How does a group of 5 people manage the same demand and workload the 19 people have done before? You can't, it's impossible!
Secondly, the team looked at the problem internally. From an operational standpoint they questioned, "How does a group of 5 people manage the same demand and workload the 19 people have done before?" coming to the conclusion that it would be impossible.
To overcome this hurdle, Robelle's team took an effective approach and understood "It was a matter of looking at the 20 percent that's really going to drive 80 percent of the business."
To ensure that everyone in the organization could follow and understand the e-commerce team's efforts, they set about improving communication and ultimately creating transparency on all levels of the company.
One example Robelle gives is an excel sheet that records all of the changes that occur on the website.
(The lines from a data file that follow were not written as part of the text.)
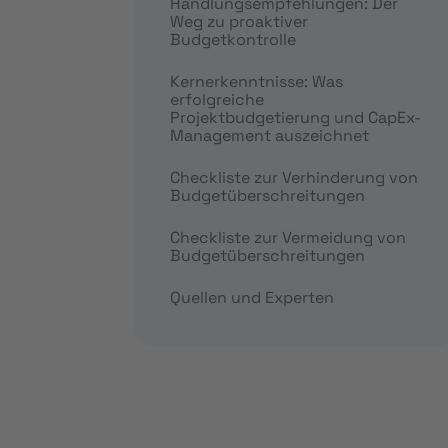
Handlungsempfehlungen: Der
Weg zu proaktiver
Budgetkontrolle
Kernerkenntnisse: Was
erfolgreiche
Projektbudgetierung und CapEx-
Management auszeichnet
Checkliste zur Verhinderung von
Budgetüberschreitungen
Checkliste zur Vermeidung von
Budgetüberschreitungen
Quellen und Experten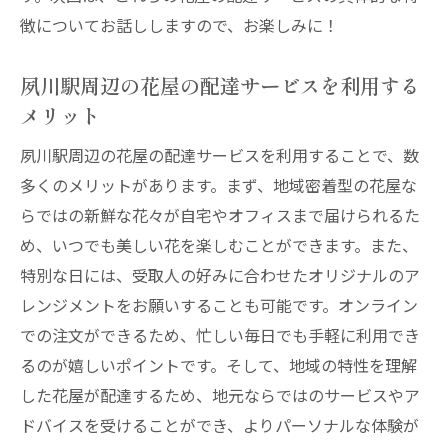
徴についてお話ししますので、お楽しみに！
夙川駅周辺の花屋の配達サービスを利用する
メリット
夙川駅周辺の花屋の配達サービスを利用することで、数
多くのメリットがあります。まず、地域密着型の花屋な
らではの新鮮な花々が自宅やオフィスまで届けられるた
め、いつでも美しい花を楽しむことができます。また、
特別な日には、受取人の好みに合わせたオリジナルのア
レンジメントをお願いすることも可能です。オンライン
での注文ができるため、忙しい毎日でも手軽に利用でき
るのが嬉しいポイントです。そして、地域の特性を理解
した花屋が配達するため、地元ならではのサービスやア
ドバイスを受けることができ、よりパーソナルな体験が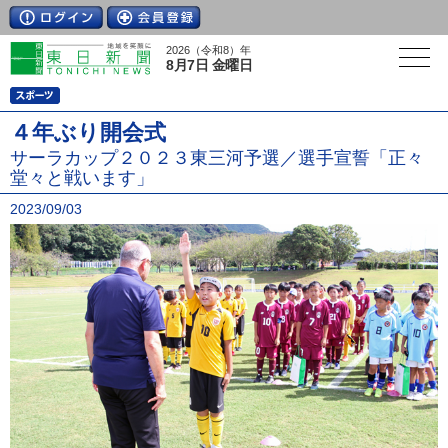
2026（令和8）年
8月7日 金曜日
４年ぶり開会式
サーラカップ２０２３東三河予選／選手宣誓「正々
堂々と戦います」
2023/09/03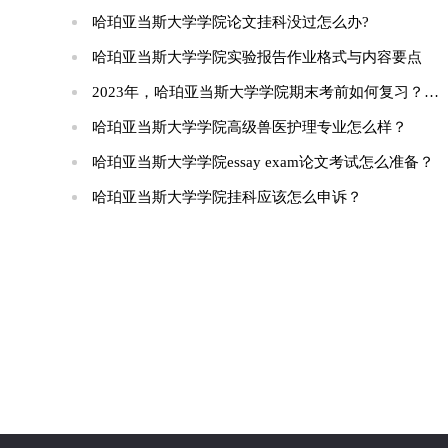
哈珀亚当斯大学学院论文挂科没过怎么办?
哈珀亚当斯大学学院实验报告作业格式与内容要点
2023年，哈珀亚当斯大学学院期末考前如何复习？这些高效技巧助你一臂之力！
哈珀亚当斯大学学院高级兽医护理专业怎么样？
哈珀亚当斯大学学院essay exam论文考试怎么准备？
哈珀亚当斯大学学院挂科应该怎么申诉？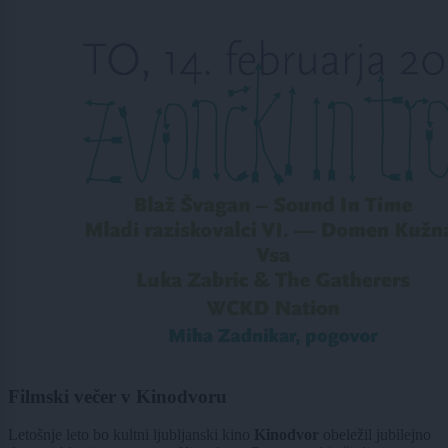
Filmski večer v Kinodvoru
Letošnje leto bo kultni ljubljanski kino
Kinodvor
obeležil jubilejno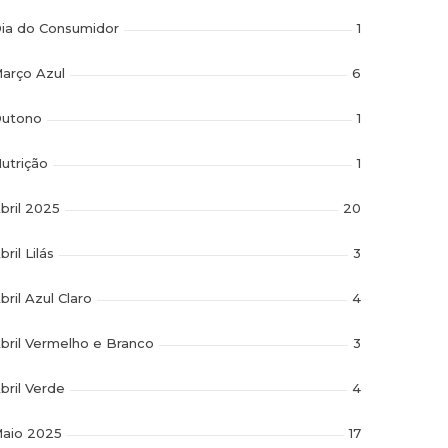
ia do Consumidor
1
arço Azul
6
utono
1
utrição
1
bril 2025
20
bril Lilás
3
bril Azul Claro
4
bril Vermelho e Branco
3
bril Verde
4
aio 2025
17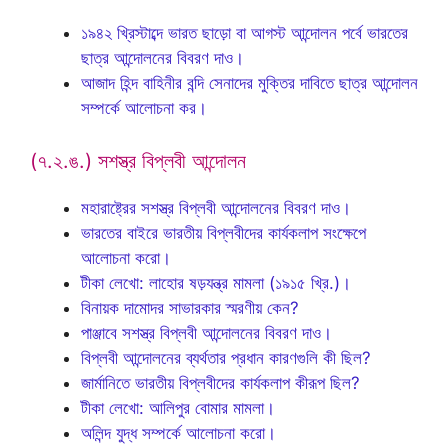
১৯৪২ খ্রিস্টাব্দে ভারত ছাড়ো বা আগস্ট আন্দোলন পর্বে ভারতের
ছাত্র আন্দোলনের বিবরণ দাও।
আজাদ হিন্দ বাহিনীর বন্দি সেনাদের মুক্তির দাবিতে ছাত্র আন্দোলন
সম্পর্কে আলোচনা কর।
(৭.২.ঙ.) সশস্ত্র বিপ্লবী আন্দোলন
মহারাষ্ট্রের সশস্ত্র বিপ্লবী আন্দোলনের বিবরণ দাও।
ভারতের বাইরে ভারতীয় বিপ্লবীদের কার্যকলাপ সংক্ষেপে
আলোচনা করো।
টীকা লেখো: লাহোর ষড়যন্ত্র মামলা (১৯১৫ খ্রি.)।
বিনায়ক দামোদর সাভারকার স্মরণীয় কেন?
পাঞ্জাবে সশস্ত্র বিপ্লবী আন্দোলনের বিবরণ দাও।
বিপ্লবী আন্দোলনের ব্যর্থতার প্রধান কারণগুলি কী ছিল?
জার্মানিতে ভারতীয় বিপ্লবীদের কার্যকলাপ কীরূপ ছিল?
টীকা লেখো: আলিপুর বোমার মামলা।
অলিন্দ যুদ্ধ সম্পর্কে আলোচনা করো।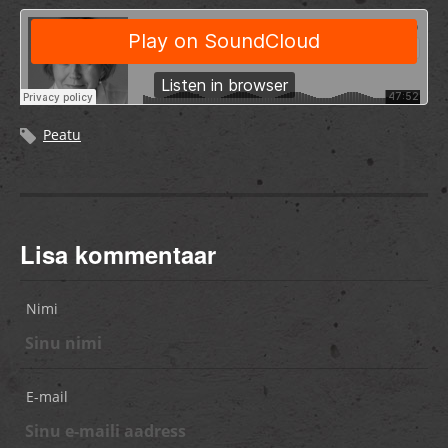
Peatu
Lisa kommentaar
Nimi
E-mail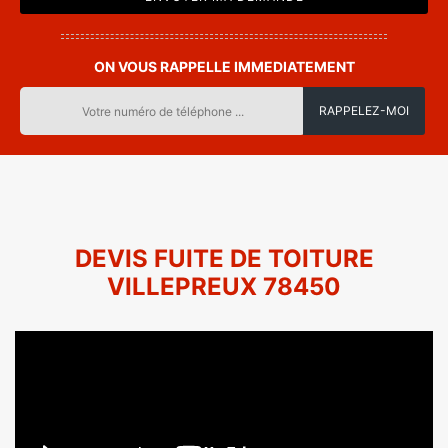
ON VOUS RAPPELLE IMMEDIATEMENT
DEVIS FUITE DE TOITURE
VILLEPREUX 78450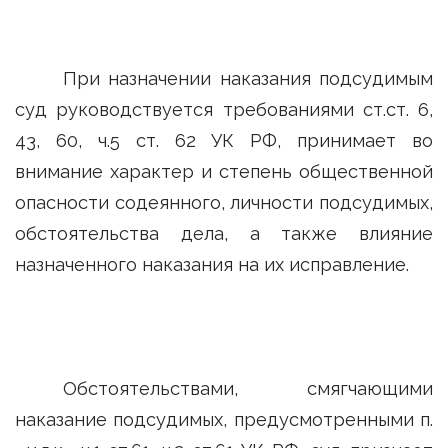
При назначении наказания подсудимым
суд руководствуется требованиями ст.ст. 6,
43, 60, ч.5 ст. 62 УК РФ, принимает во
внимание характер и степень общественной
опасности содеянного, личности подсудимых,
обстоятельства дела, а также влияние
назначенного наказания на их исправление.
Обстоятельствами, смягчающими
наказание подсудимых, предусмотренными п.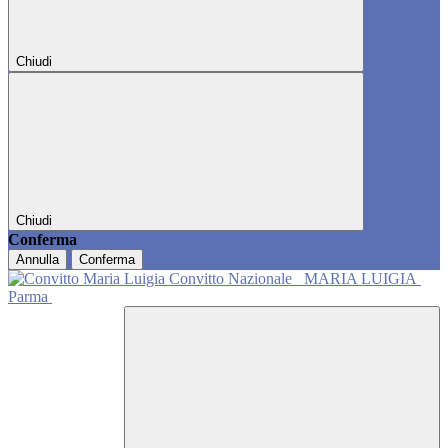
Chiudi
Chiudi
Conferma
Annulla
Conferma
Convitto Nazionale
MARIA LUIGIA
Parma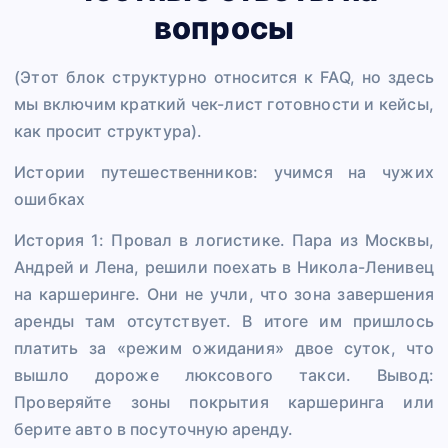
вопросы
(Этот блок структурно относится к FAQ, но здесь
мы включим краткий чек-лист готовности и кейсы,
как просит структура).
Истории путешественников: учимся на чужих
ошибках
История 1: Провал в логистике. Пара из Москвы,
Андрей и Лена, решили поехать в Никола-Ленивец
на каршеринге. Они не учли, что зона завершения
аренды там отсутствует. В итоге им пришлось
платить за «режим ожидания» двое суток, что
вышло дороже люксового такси. Вывод:
Проверяйте зоны покрытия каршеринга или
берите авто в посуточную аренду.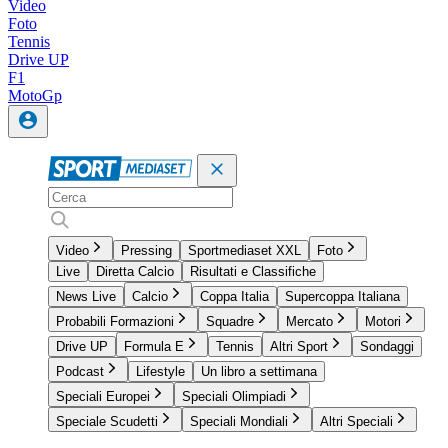
Video
Foto
Tennis
Drive UP
F1
MotoGp
Video
Pressing
Sportmediaset XXL
Foto
Live
Diretta Calcio
Risultati e Classifiche
News Live
Calcio
Coppa Italia
Supercoppa Italiana
Probabili Formazioni
Squadre
Mercato
Motori
Drive UP
Formula E
Tennis
Altri Sport
Sondaggi
Podcast
Lifestyle
Un libro a settimana
Speciali Europei
Speciali Olimpiadi
Speciale Scudetti
Speciali Mondiali
Altri Speciali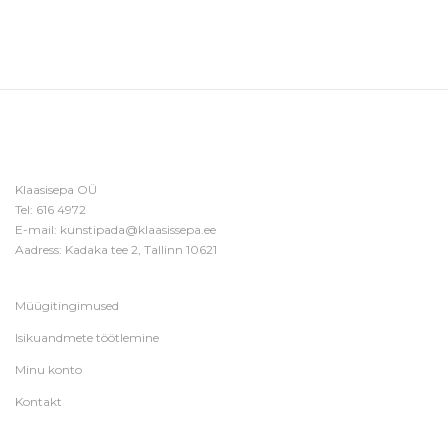
Klaasisepa OÜ
Tel:
616 4972
E-mail:
kunstipada@klaasissepa.ee
Aadress: Kadaka tee 2, Tallinn 10621
Müügitingimused
Isikuandmete töötlemine
Minu konto
Kontakt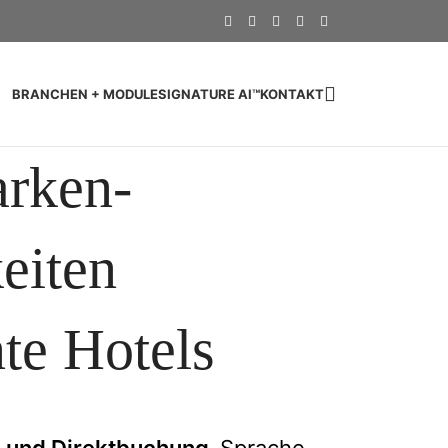
BRANCHEN + MODULE
SIGNATURE AI™
KONTAKT
arken-
eiten
nte Hotels
n und Direktbuchung.
Sprache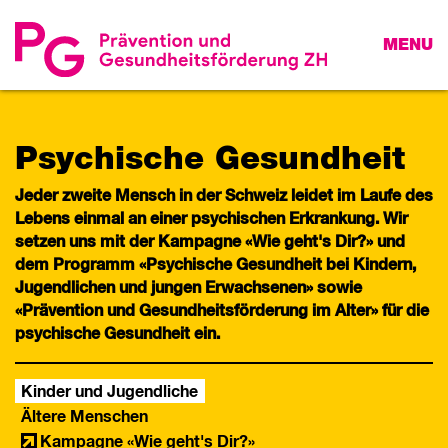
MENU
Psychische Gesundheit
Jeder zweite Mensch in der Schweiz leidet im Laufe des
Lebens einmal an einer psychischen Erkrankung. Wir
setzen uns mit der Kampagne «Wie geht's Dir?» und
dem Programm «Psychische Gesundheit bei Kindern,
Jugendlichen und jungen Erwachsenen» sowie
«Prävention und Gesundheitsförderung im Alter» für die
psychische Gesundheit ein.
Kinder und Jugendliche
Ältere Menschen
Kampagne «Wie geht's Dir?»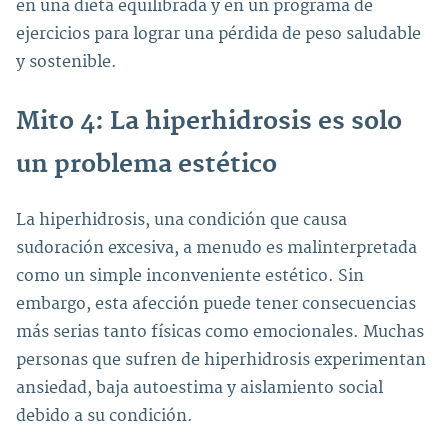
en una dieta equilibrada y en un programa de
ejercicios para lograr una pérdida de peso saludable
y sostenible.
Mito 4: La hiperhidrosis es solo
un problema estético
La hiperhidrosis, una condición que causa
sudoración excesiva, a menudo es malinterpretada
como un simple inconveniente estético. Sin
embargo, esta afección puede tener consecuencias
más serias tanto físicas como emocionales. Muchas
personas que sufren de hiperhidrosis experimentan
ansiedad, baja autoestima y aislamiento social
debido a su condición.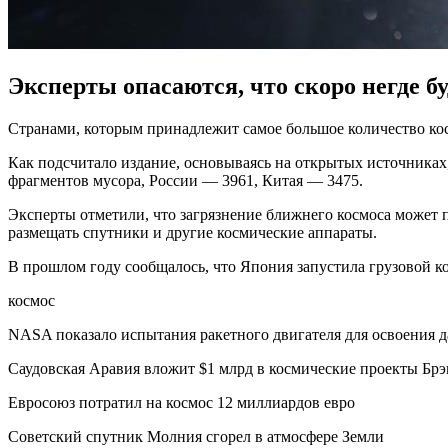
Эксперты опасаются, что скоро негде б
Странами, которым принадлежит самое большое количество косм
Как подсчитало издание, основываясь на открытых источниках,
фрагментов мусора, России — 3961, Китая — 3475.
Эксперты отметили, что загрязнение ближнего космоса может п
размещать спутники и другие космические аппараты.
В прошлом году сообщалось, что Япония запустила грузовой ко
космос
NASA показало испытания ракетного двигателя для освоения д
Саудовская Аравия вложит $1 млрд в космические проекты Бр
Евросоюз потратил на космос 12 миллиардов евро
Советский спутник Молния сгорел в атмосфере Земли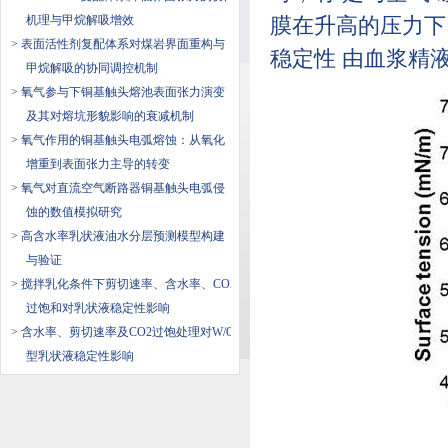
机理与甲烷解吸增效
膜在升高的压力下
> 表面活性剂复配体系对煤岩界面重构与
稳定性 由血浆精
甲烷解吸的协同调控机制
> 氧气参与下铜基触头熔池表面张力演变
及其对熔坑形貌影响的衰减机制
> 氧气作用的铜基触头电弧熔蚀：从氧化
增重到表面张力主导的转变
> 氧气对直流空气断路器铜基触头电弧侵
蚀的数值模拟研究
> 高含水率乳状液油水分层预测模型构建
与验证
> 搅拌乳化条件下剪切速率、含水率、CO2
过饱和对乳状液稳定性影响
> 含水率、剪切速率及CO2过饱处理对W/O
型乳状液稳定性影响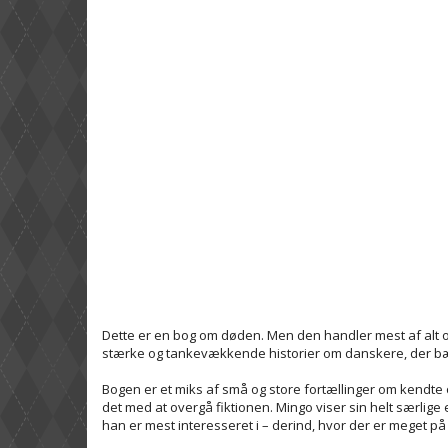
Dette er en bog om døden. Men den handler mest af alt om l
stærke og tankevækkende historier om danskere, der bærer 
Bogen er et miks af små og store fortællinger om kendte o
det med at overgå fiktionen. Mingo viser sin helt særlige
han er mest interesseret i – derind, hvor der er meget på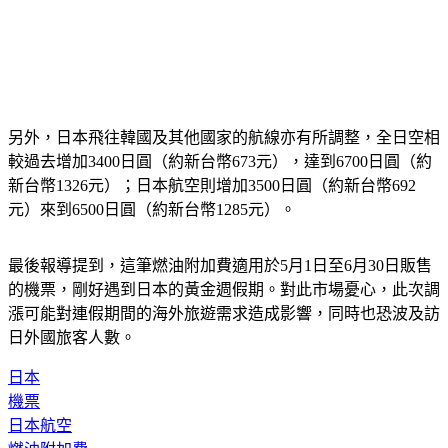
另外，日本飛往韓國及其他國家的航線亦有所調整，全日空相
較過去增加3400日圓（約新台幣673元），達到6700日圓（約
新台幣1326元）；日本航空則增加3500日圓（約新台幣692
元）來到6500日圓（約新台幣1285元）。
最後報導提到，這筆燃油附加費適用於5月1日至6月30日販售
的機票，剛好遇到日本的黃金週假期。對此市場憂心，此次調
漲可能對連假期間的海外旅遊需求造成影響，同時也恐波及訪
日外國旅客人數。
日本
機票
日本航空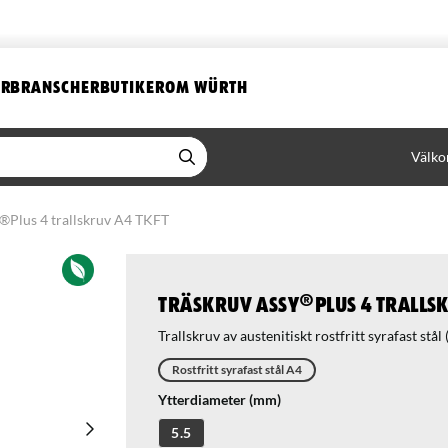
ER
BRANSCHER
BUTIKER
OM WÜRTH
Välko
®Plus 4 trallskruv A4 TKFT
Träskruv ASSY®Plus 4 trallsk
Trallskruv av austenitiskt rostfritt syrafast stå
Rostfritt syrafast stål A4
Ytterdiameter (mm)
5.5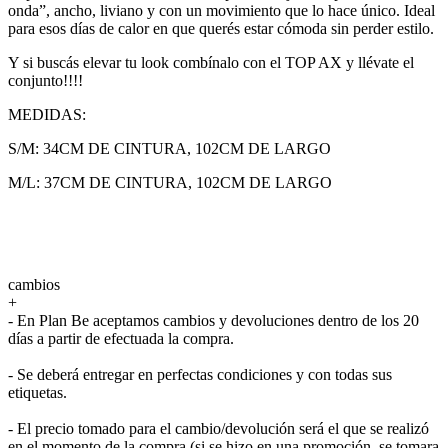
onda”, ancho, liviano y con un movimiento que lo hace único. Ideal
para esos días de calor en que querés estar cómoda sin perder estilo.
Y si buscás elevar tu look combínalo con el TOP AX y llévate el
conjunto!!!!
MEDIDAS:
S/M: 34CM DE CINTURA, 102CM DE LARGO
M/L: 37CM DE CINTURA, 102CM DE LARGO
cambios
+
- En Plan Be aceptamos cambios y devoluciones dentro de los 20
días a partir de efectuada la compra.
- Se deberá entregar en perfectas condiciones y con todas sus
etiquetas.
- El precio tomado para el cambio/devolución será el que se realizó
en el momento de la compra (si se hizo en una promoción, se tomara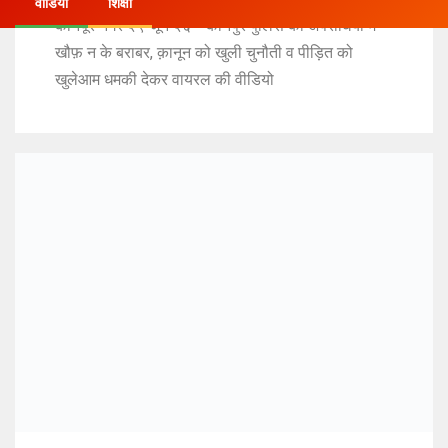
वीडियो
शिक्षा
कानपूर नगर २९ जून २६ * कानपुर पुलिस का अपराधियों में
खौफ़ न के बराबर, क़ानून को खुली चुनौती व पीड़ित को
खुलेआम धमकी देकर वायरल की वीडियो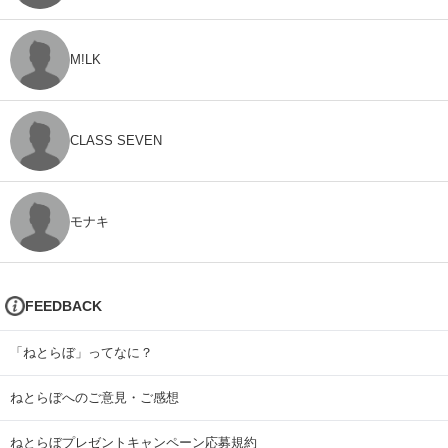
M!LK
CLASS SEVEN
モナキ
FEEDBACK
「ねとらぼ」ってなに？
ねとらぼへのご意見・ご感想
ねとらぼプレゼントキャンペーン応募規約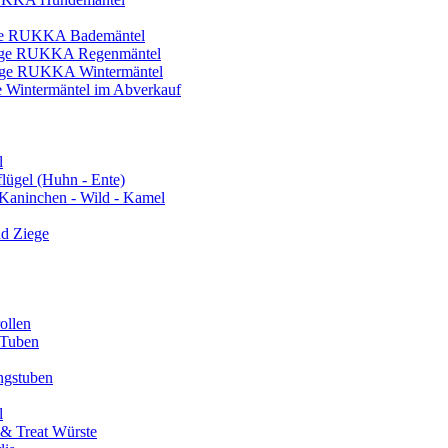
RUKKA Bademäntel
RUKKA Regenmäntel
RUKKA Wintermäntel
Wintermäntel im Abverkauf
l
lügel (Huhn - Ente)
Kaninchen - Wild - Kamel
d Ziege
llen
 Tuben
gstuben
l
& Treat Würste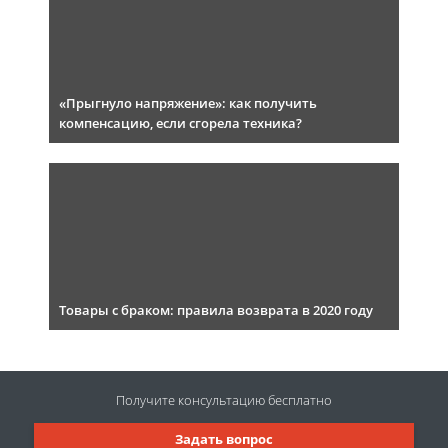
«Прыгнуло напряжение»: как получить
компенсацию, если сгорела техника?
Товары с браком: правила возврата в 2020 году
Получите консультацию
бесплатно
Задать вопрос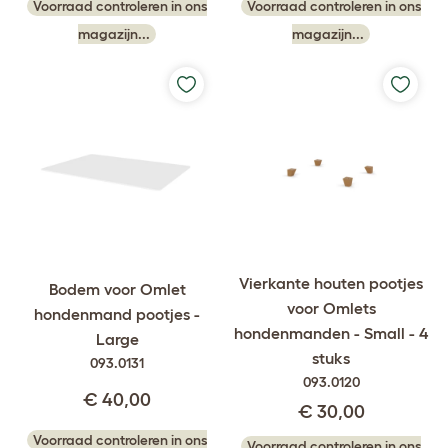
Voorraad controleren in ons
Voorraad controleren in ons
magazijn...
magazijn...
Vierkante houten pootjes
Bodem voor Omlet
voor Omlets
hondenmand pootjes -
hondenmanden - Small - 4
Large
stuks
093.0131
093.0120
€ 40,00
€ 30,00
Voorraad controleren in ons
Voorraad controleren in ons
This included homepage updates and all the different category updates.
The sheet was shared across the organization, with VPs, execs and the people e-commerce worked with on a daily basis like operations, project management, engineering and supply chain.
They're confident that our actions can drive revenue and growth for the company.
This document proved a useful collaboration tool as Robelle remembers, "I took the opportunity to present it at leadership meeting to make sure that they are aligned with what we're doing and it aligns with the overall company goal."
The company-wide document also built up the team's and the whole organization's confidence, acting as "a security blanket for a lot of people to know that they have access to what the site merchandising team is doing and they're confident that our actions can drive revenue and growth for the company."
From these lessons and experience, Robelle's team is planning to use the same strategy and improve on it. This holiday season, Robelle's (slightly enlarged) team will follow the same way of thinking, but further optimize and personalize the experience for their customers.
She also added that this time around, the team are looking into the possibilities of site search and how this tool can contribute to the buying journey and help to build out their brand story.